Texaco Star Theater
Broadcast 8pm-9 pm EST, Tuesday, September 27
Milton Bearle and Bela Lugosi
Bela Lugosi appeared before his largest live audience in two sketches on Milton Berle’s hit TV show. In one skit, in full Dracula costume, he tried to hypnotize the popular comedian into buying a house. Although it has long been stated that Berle’s constant ad-libbing and deviation from the script reduced Lugosi to a state of confusion, he doesn’t seem fazed in the surviving footage. Lugosi played a mad scientist in the second skit.
Note: This show is often wrongly listed as being broadcast on October 27th, but no broadcast took place on that day as it was a Thursday and the show was broadcast on Tuesdays. The October 25th show did not feature Bela Lugosi.
Click on the link below to watch an extract
Bela Lugosi and Milton Bearle
Billboard, October 8, 1949
The Texaco Star Theater
Reviewed Thursday (27) 8-9 p.m. EDT. Sponsored by the Texas Company thru the Kudner Agency, via the National Broadcasting Company, New York. Producer-director, Ed Cashman. Cast: Milton Berle, Bill Robinson, Billie Burke, Jackie Robinson, Bela Lugosi, Al Roth orchestra, the Maxellos, Sid Stone.
In some respects, tele does a lot of things radio does but on a much larger scale. It makes stars faster – witness Milton Berle; it builds ratings faster – witness Milton Berle – and it may exhaust show formulas much faster. Berle may eventually be the star witness on this last, too.
The reason, obviously, is that the tenacious adherence to the formula quickly deprives it of the freshness so vital to continued success. Fred Aleen once observed that only a schnook tinkers with a successful formula, but Fred was speaking of radio, and years before television began reshaping the showbiz world.

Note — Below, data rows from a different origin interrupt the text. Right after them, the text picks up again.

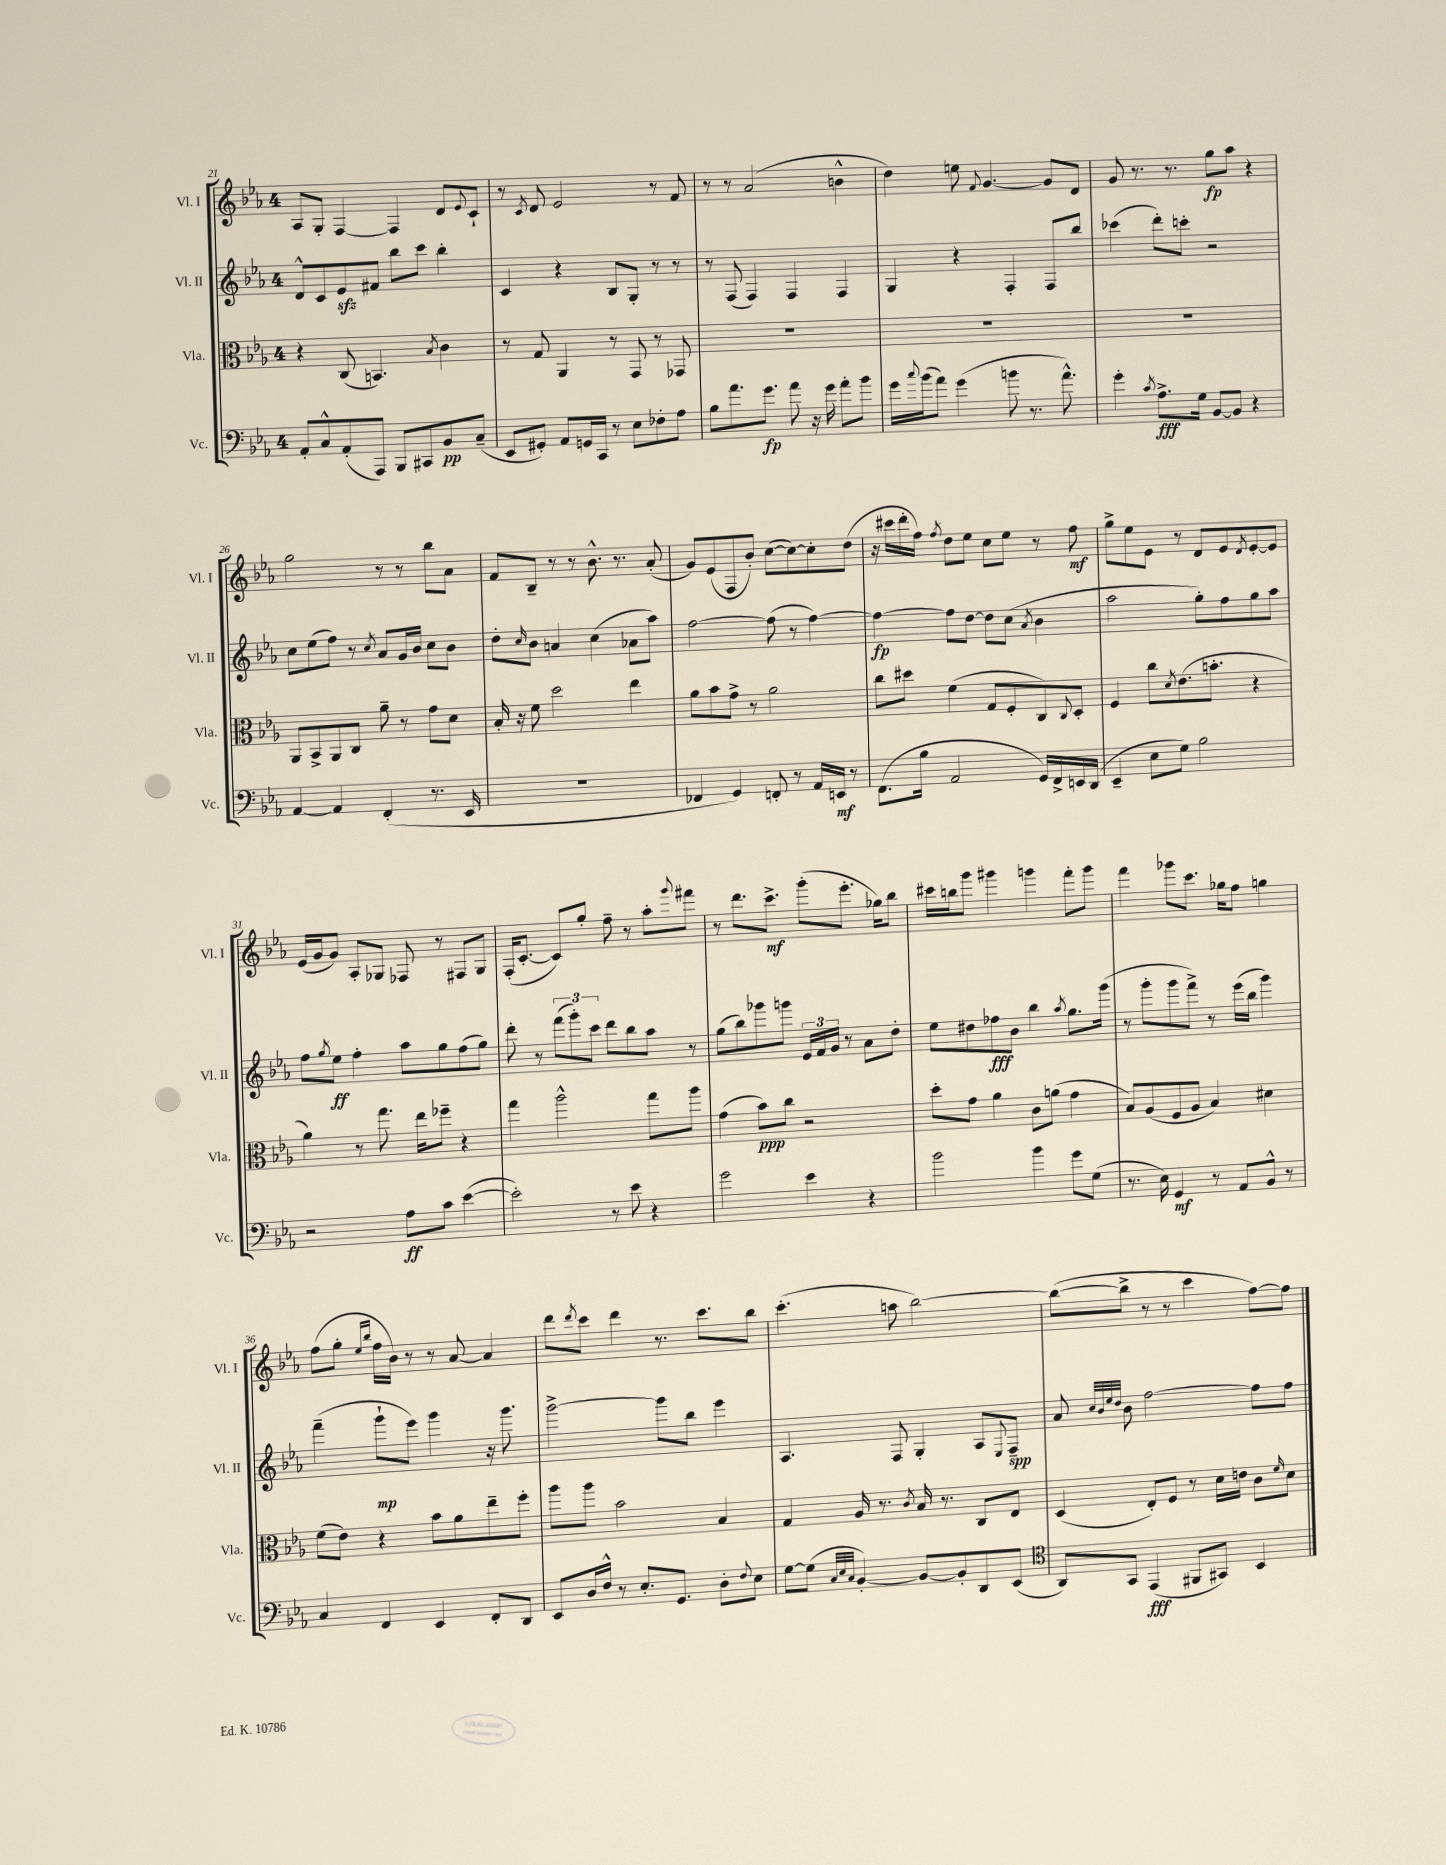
<<
\new StaffGroup <<
\new Staff = "s0" \with { instrumentName = "Vl. I" shortInstrumentName = "Vl. I" } {
    \clef treble \key ees \major \once \override Staff.TimeSignature.style = #'single-digit \time 4/4
    aes8 g8-. f4~ f4 d'8 \appoggiatura { ees'8 } c'8-! |
    r8 \acciaccatura { c'8 } d'8 ees'2 r8 f'8 |
    r8 r8 aes'2( b'4-^ |
    d''4) e''8 \appoggiatura { f'8 } g'4.~ g'8 d'8 |
    g'8 r8. r8. g''8\fp aes''8 r4 |
    g''2 r8 r8 bes''8 aes'8 |
    f'8 bes8-- r8 r8 bes'8.-^ r8. aes'8-.( |
    g'8) ees'8( f8 bes'8-.) c''8~( c''8~) c''8-. d''8( |
    r16 cis'''16 d'''16-. f''16) \acciaccatura { f''8 } d''8 ees''8 c''8 ees''8 r8 f''8\mf |
    g''8-> ees''8 ees'8 r8 d'8 ees'8 \acciaccatura { d'8 } ees'8~-. ees'8 |
    ees'16( g'16 g'8) aes8-. ges8 fes8 r8 fis8 ges8 |
    f16-.( c'8.~-. c'8) g''8-. f''8-- r8 aes''8-. \appoggiatura { g'''8 } fis'''8 |
    r8 d'''8. c'''8.->\mf g'''8-.( ees'''8.-. ges''16) bes''8 |
    cis'''16 b''16 g'''8 gis'''4 g'''4 f'''8-. g'''8 |
    f'''4 ges'''8 c'''8. ges''16 f''8 g''4 |
    f''8( g''8-. \grace { ees''16 bes''16 } f''16 bes'16) r8 r8 aes'8~ aes'4 |
    d'''8 \acciaccatura { d'''8 } c'''8 d'''4 r8. c'''8. bes''8 |
    c'''4.-.( a''8 bes''2~) |
    bes''8~( bes''8-> r8 r8 c'''4 f''8~) f''8 \bar "|." |
}
\new Staff = "s1" \with { instrumentName = "Vl. II" shortInstrumentName = "Vl. II" } {
    \clef treble \key ees \major \once \override Staff.TimeSignature.style = #'single-digit \time 4/4
    d'8-^ c'8 ees'8\sfz fis'8 bes''8 c'''8 bes''4-. |
    c'4 r4 bes8 g8-. r8 r8 |
    r8 f8( f4) f4 f4 |
    g4 r4 f4-. f8 bes''8 |
    ces'''4( d'''8-.) c'''8-. r2 |
    c''8 ees''8( f''8) r8 \acciaccatura { c''8 } aes'8 g'16 bes'16 c''8 bes'8 |
    d''8-. \grace { c''16 } bes'8 a'4 c''4( aes'8 aes''8) |
    f''2~ f''8( r8 f''4~) |
    f''4~\fp f''8 d''8~ d''8 c''8( \acciaccatura { aes'8 } bes'4 |
    aes''2 g''8-.) f''8 g''8 aes''8 |
    f''8 \acciaccatura { g''8 } ees''8\ff f''4-. aes''8 g''8 f''8( g''8) |
    d'''8-. r8 \tuplet 3/2 { f'''8( g'''8-.) c'''8 } d'''8 bes''8 aes''8 r8 |
    g''8( bes''8) ges'''8 g'''8 \tuplet 3/2 { ees'16 f'16 g'16 } r8 aes'8 d''8-. |
    ees''8 dis''8 fes''8\fff bes'8 bes''4 \acciaccatura { aes''8 } g''8. g'''16( |
    r8 g'''8-. g'''8 f'''8->) r8 ees'''16( bes''16 g'''4) |
    f'''4--( g'''8-!\mp ees'''8) g'''4 r16 g'''8. |
    g'''2~-> g'''8 bes''8 ees'''4 |
    aes4. f8 g4-. aes8 \appoggiatura { ees8 } f8--\spp |
    aes'8 \grace { c''32 bes'32 ees''32 d''32 } bes'8 f''2~ f''8 f''8 \bar "|." |
}
\new Staff = "s2" \with { instrumentName = "Vla." shortInstrumentName = "Vla." } {
    \clef alto \key ees \major \once \override Staff.TimeSignature.style = #'single-digit \time 4/4
    r4 c8( b,4.) \acciaccatura { bes8 } c'4 |
    r8 g8 aes,4 r8 g,8 r8 ges,8 |
    R1 |
    R1 |
    R1 |
    aes,8 bes,8-> aes,8 c8 aes'8-- r8 g'8 d'8 |
    bes16-. r16 f'8 d''2 ees''4 |
    aes'8 bes'8 g'8-> r8 aes'2 |
    c''8 dis''8 f'4( g8 f8-. c8) \appoggiatura { c8 } d8-. |
    f4 c''8 \acciaccatura { d'8 } ees'8.( b'8.-. r4 |
    aes'4) r8 g''8. ees''16 fes''8-- r4 |
    g''4 aes''2-^ g''8 aes''8 |
    g'4( bes'8\ppp) c''8 r2 |
    d''8-. g'8 aes'4 c'8 a'8( g'4 |
    bes8) aes8( f8 aes8 bes4) dis'4 |
    f'8( ees'8) r4 bes'8 aes'8 ees''8-- f''8-. |
    aes''8 aes''8 bes'2 bes4 |
    g4 aes16 r8. \acciaccatura { c'8 } bes16 r8. c8 ees8 |
    d4( ees8-.) f8 r8 d'16 e'16 c'8 \grace { f'16 } d'8 \bar "|." |
}
\new Staff = "s3" \with { instrumentName = "Vc." shortInstrumentName = "Vc." } {
    \clef bass \key ees \major \once \override Staff.TimeSignature.style = #'single-digit \time 4/4
    aes,8-. c8-^ aes,8-.( aes,,8) bes,,8 cis,8 bes,8\pp c8--( |
    ees,8 gis,8-.) aes,8 g,16 c,16 r8 ees8 fes8-. aes8 |
    bes8 aes'8. g'8.\fp aes'8 r16 g'16 aes'8-. bes'8 |
    g'16 \appoggiatura { c''8 } bes'16( aes'8) g'4( b'8 r8. aes'8.-^) |
    g'4-. \acciaccatura { c'8 } aes8.->\fff g16 bes,8~ bes,8 r4 |
    aes,4~ aes,4 f,4-.( r8. ees,16 |
    R1 |
    fes,4 g,4) f,8-. r8 aes,16 e,16\mf r8 |
    f,8.( bes16 aes,2 g,16) f,16-> e,16 d,16( |
    ees,4-- ees8 g8) bes2 |
    r2 aes8\ff c'8 ees'4~( |
    ees'2-.) r8 ees'8 r4 |
    g'2 ees'4 r4 |
    bes'2 bes'4 g'8 g8( |
    r8. ees16) g,4\mf r8 aes,8 bes,8-^ r8 |
    c4 f,4 ees,4 f,8-. d,8 |
    ees,8 d16 f16-^ r8 ees8.-. g,8. d8-. \appoggiatura { f8 } ees8 |
    g8~ g8( \grace { c32 ees32 c32 } bes,4~-.) bes,8~ bes,8-. d,8 ees,8( |
    \clef tenor aes,8) g,8 ees,4\fff( fis,8 gis,8) bes,4 \bar "|." |
}
>>
>>
\layout { \context { \Score currentBarNumber = #21 } }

So it will become a question of time before Berle runs out of trick costumes for his first entrance, and a question of time before his repeated use of certain stock gags becomes as familiar to the TV audience as it is to perpetual night clubbers. This in no wise detracts from Berle as kingpin of TV, but it makes his problem that much more acute. In what direction do you travel from the top?
Thus, skipping lightly over the first Texaco show of the series, and taking up with the second, it adds up to taking up just where the series wound up last spring, sans anything new – and noticeable short of outside acts to lend variety. The result was that not only did Berle work, as always, thruout virtually the entire show, but one of the acts, the ageless Bill Robinson – so great a showman – did his own number and participated in two others, one with Jackie Robinson, the Dodger ball player, and one in a Ziegfield nostalgia reprise session closing the show. If acts are short now, in the second week, what’s the outlook upcoming?

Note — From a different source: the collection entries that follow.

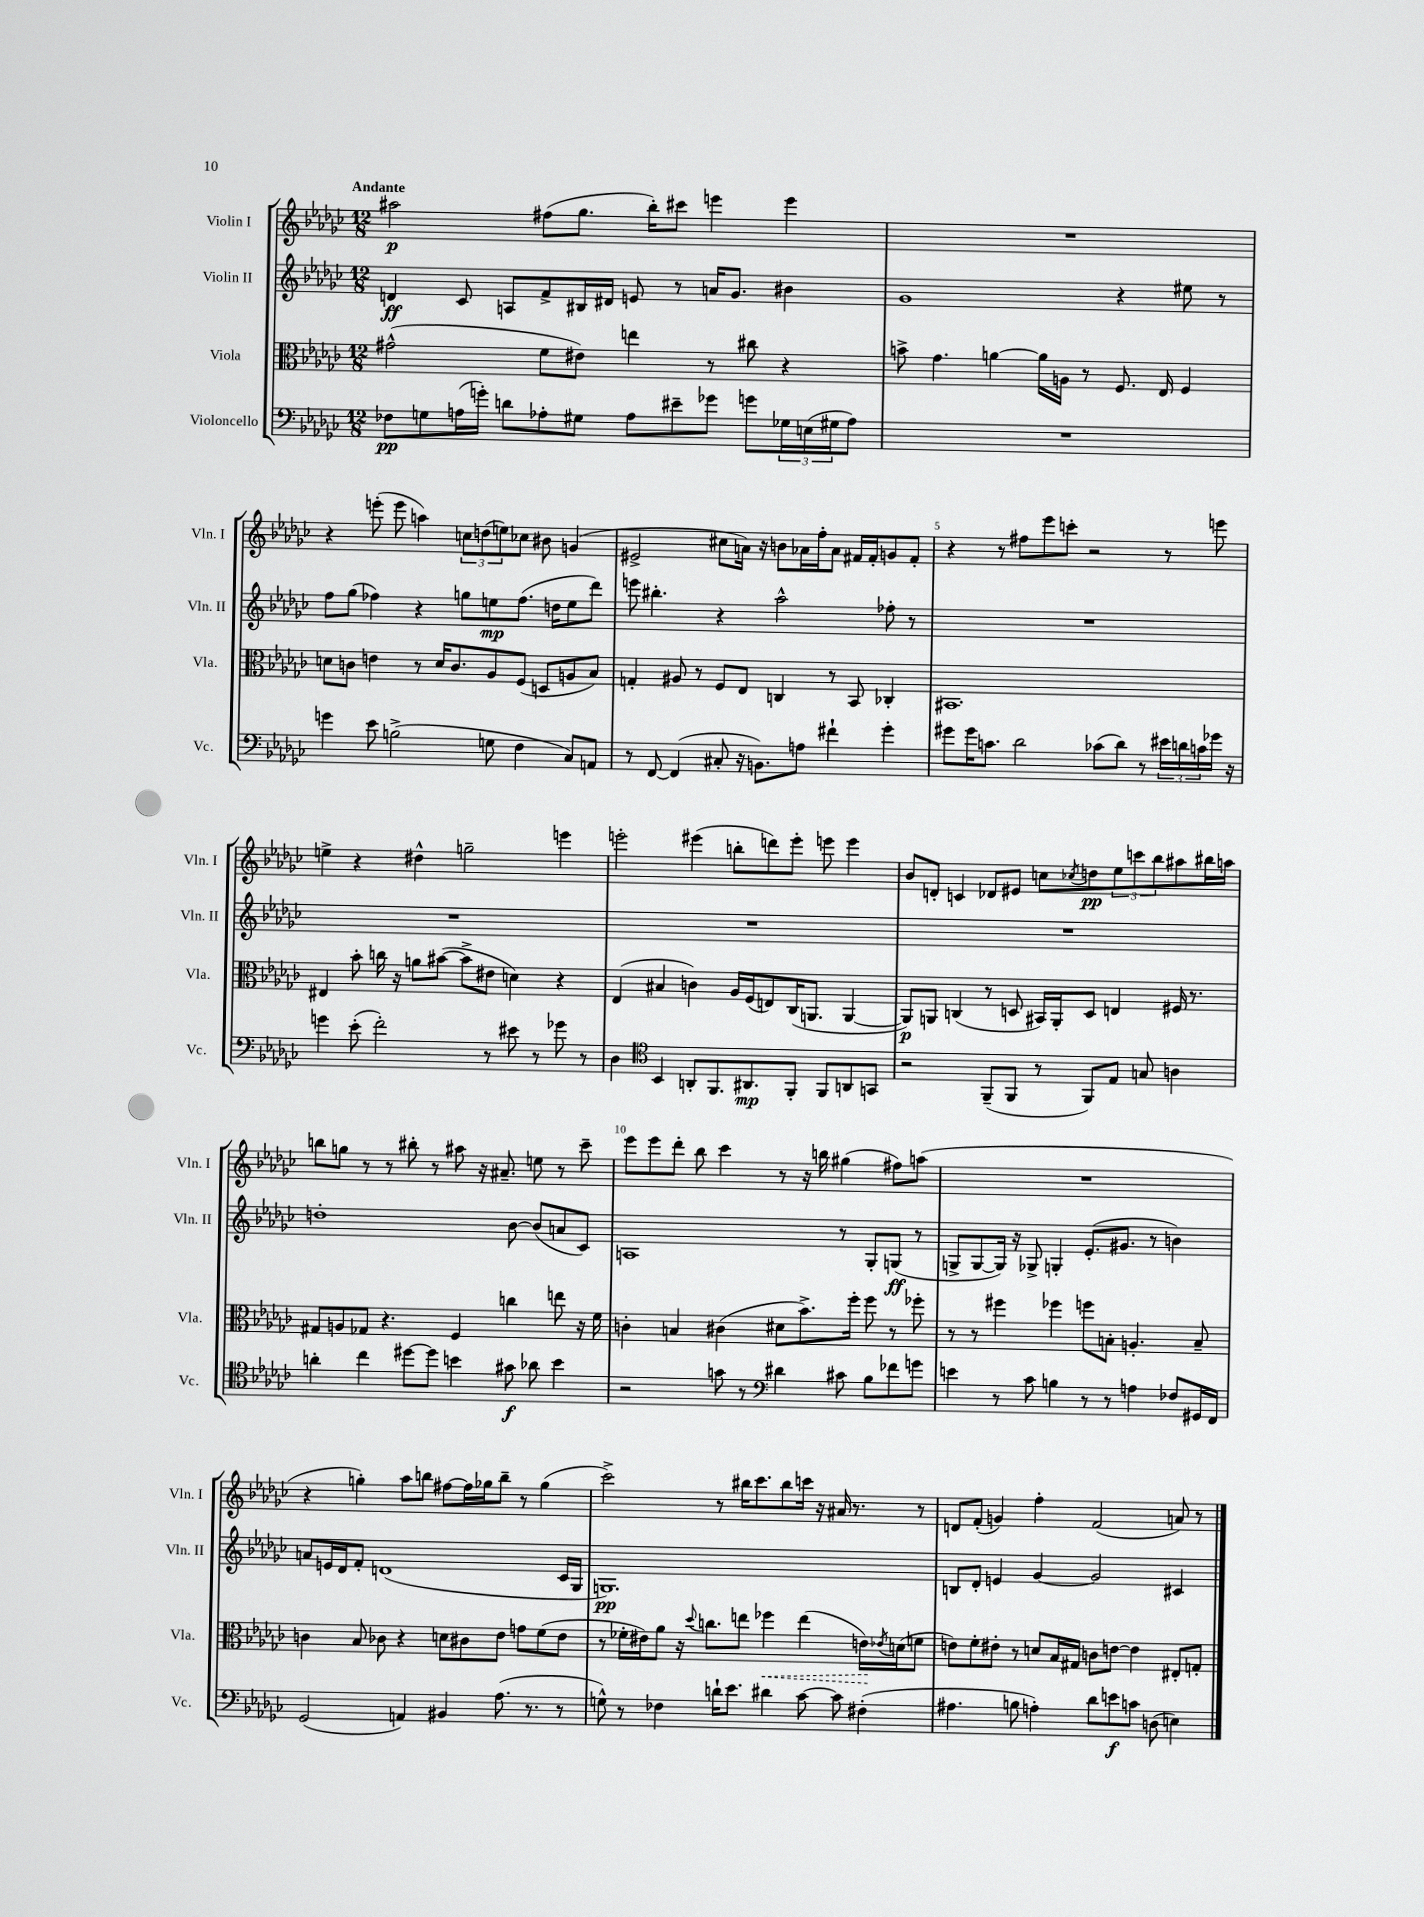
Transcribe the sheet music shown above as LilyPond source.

<<
\new StaffGroup <<
\new Staff = "s0" \with { instrumentName = "Violin I" shortInstrumentName = "Vln. I" } {
    \clef treble \key ges \major \numericTimeSignature \time 12/8 \tempo "Andante"
    ais''2\p fis''8( ges''8. bes''16-.) cis'''8 e'''4 e'''4 |
    R1. |
    r4 e'''8-.( e'''8 a''4) \tuplet 3/2 { c''8 d''8( e''8) } ces''8 bis'8 g'4( |
    eis'2-> cis''8 a'16) r16 b'8 aes'16 f''16-. aes'8 fis'16 fis'16-. g'8 fis'8-. |
    r4 r8 fis''8 ees'''8 c'''8-. r2 r8 e'''8 |
    e''4-> r4 dis''4-^ g''2-- e'''4 |
    e'''2-. eis'''4( b''8-. d'''8) eis'''8-. e'''8 e'''4 |
    bes'8 d'8-. c'4 des'8 eis'8 c''8 \acciaccatura { ces''8 } d''8\pp \tuplet 3/2 { ees''8 c'''8 bes''8 } ais''8 bis''16 a''16 |
    b''8 g''8 r8 r8 bis''8-. r8 ais''8 r16 ais'8.-- e''8 r8 ces'''8-- |
    ees'''8 ees'''8 des'''8-. bes''8 ces'''4 r8 r16 b''16 gis''4( fis''8) a''8( |
    R1. |
    r4 g''4-.) aes''8 b''8 fis''8~ fis''16 ges''16 b''8-- r8 ges''4( |
    ces'''2->) r8 bis''16 ces'''8. bis''8 c'''16 r16 ais'16 r8. r8 |
    d'8 f'8-.( g'4) f''4-. f'2( a'8) r8 \bar "|." |
}
\new Staff = "s1" \with { instrumentName = "Violin II" shortInstrumentName = "Vln. II" } {
    \clef treble \key ges \major \numericTimeSignature \time 12/8
    d'4\ff ces'8 a8 f'8-> bis16 dis'16 e'8 r8 a'16 ges'8. bis'4 |
    ges'1 r4 eis''8 r8 |
    f''8 ges''8( fes''4) r4 g''8 e''8\mp fes''8.( d''16 e''8 des'''8) |
    e'''8 bis''4.-. r4 aes''2-^ fes''8-. r8 |
    R1. |
    R1. |
    R1. |
    R1. |
    d''1-. bes'8~ bes'8( a'8 ces'8) |
    a1 r8 ges8-. g8\ff( r8 |
    g8-> g8~ g16) r16 ges8-> g4-. ees'8.-.( gis'8. r8 b'4) |
    a'8 e'16 des'16 f'8-. d'1( ces'16 ges16 |
    g1.\pp) |
    b8 des'8-. e'4 ges'4~ ges'2 cis'4 \bar "|." |
}
\new Staff = "s2" \with { instrumentName = "Viola" shortInstrumentName = "Vla." } {
    \clef alto \key ges \major \numericTimeSignature \time 12/8
    gis'2-^( f'8 eis'8) e''4 r8 cis''8 r4 |
    b'8-> ges'4. a'4~ a'16 a16 r8 f8. ees16 f4 |
    d'8 c'8 e'4 r8 d'16 c'8. aes8 f8( d8 a8 bes8) |
    g4-. ais8 r8 f8 ees8 c4 r8 bes,8 ces4-. |
    bis,1. |
    eis4 bes'8-. c''16 r16 a'8 bis'8~( bis'8-> eis'8 d'4) r4 |
    ees4( bis4 c'4) aes16 f16( e8) ces16( a,8. a,4~ |
    a,8\p) a,8 c4( r8 d8 bis,16) a,16-. d8 e4 fis16 r8. |
    gis8 a8 ges8 r4. f4 c''4 e''8 r16 f'16 |
    c'4-. b4 cis'4( dis'8 bes'8.->) f''16-. f''8 r8 fes''8-. |
    r8 r8 fis''4 fes''4 f''8 b8-. a4.-. b8-- |
    c'4 bes8 ces'8 r4 d'8 cis'8 ees'8 g'8 f'8( ees'8 |
    r8 fes'16-. eis'16) aes'8 r16 \appoggiatura { des''8 } c''8. e''8 \once \override Hairpin.style = #'dashed-line fes''4\< e''4( e'16\!) \acciaccatura { ees'8 } d'16( f'8 |
    e'8) f'8-. eis'8-. r8 d'8 bes16 gis16 c'8 e'8~ e'4 eis8-. g8-. \bar "|." |
}
\new Staff = "s3" \with { instrumentName = "Violoncello" shortInstrumentName = "Vc." } {
    \clef bass \key ges \major \numericTimeSignature \time 12/8
    fes8\pp g8 a16( g'16-.) d'8 aes8-. gis8 aes8 eis'8-- ges'8 g'8 \tuplet 3/2 { ges16 e16( gis16 } aes8) |
    R1. |
    g'4 ees'8 b2->( g8 f4 ces8) a,8 |
    r8 f,8~ f,4( cis8-. r16 b,8.) a8 fis'4-! ges'4-. |
    gis'8 gis'16 c'8. des'2 ces'8( des'8) r8 \tuplet 3/2 { eis'16 d'16 c'16 } ges'16 r16 |
    g'4 ees'8-.( f'2-.) r8 eis'8 r8 ges'8 r8 |
    des4 \clef tenor bes,4 a,8-. f,8. ais,8.\mp f,8-. f,8 a,8 g,8 |
    r2 f,8--( f,8 r8 f,8) ees8 g8 a4 |
    a'4-. ces''4 dis''8~ dis''8 b'4 gis'8\f aes'8 b'4 |
    r2 g'8 r8 \clef bass dis'4 cis'8 bes8 fes'8 g'8 |
    e'4 r8 ces'8 b4 r8 r8 a4 fes8 gis,16 f,16 |
    ges,2( a,4) bis,4 aes8.( r8. r8 |
    g8-^) r8 fes4 d'16-! ees'8. dis'4 ces'8~ ces'8 fis4-.( |
    ais4. b8 a4-.) des'8 e'8\f c'8 d8( e4) \bar "|." |
}
>>
>>
\layout { \context { \Score \override BarNumber.break-visibility = ##(#f #t #t) barNumberVisibility = #(every-nth-bar-number-visible 5) } }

The Ziegfeld number, cued in via Berle’s interview with Billie Burke, was high in nostalgia value, with a number of mimics doing Helen Morgan, W.C. Fields, Nora Bayes et al., winding up with Berle’s imitation of Eddie Cantor. The preceding palaver, tho, with Miss Burke, was entirely artificial and overly saccharine.
Berle should make it a must to get one wild sketch into each show, the sort of slapstick, cornball idiocy built around Bela Lugosi on this show. It’s almost Keystone cop-like in its flavor; provides a wonderful pace for the show and provides ample opportunity for Berle’s own antics. Which the people want.
Opener was the crack Risley foursome, the Maxellos, with Berle in, of course, for the bounce-around payoff. A later spot, with Jackie Robinson, was poorly handled, with the ace ball player standing awkwardly and abruptly cut off in the middle of an interview to bring on a baseball sketch.
Sid Stone’s pitchman commercial, this time using a youngster caparisoned in like garb, was more than usually inventive.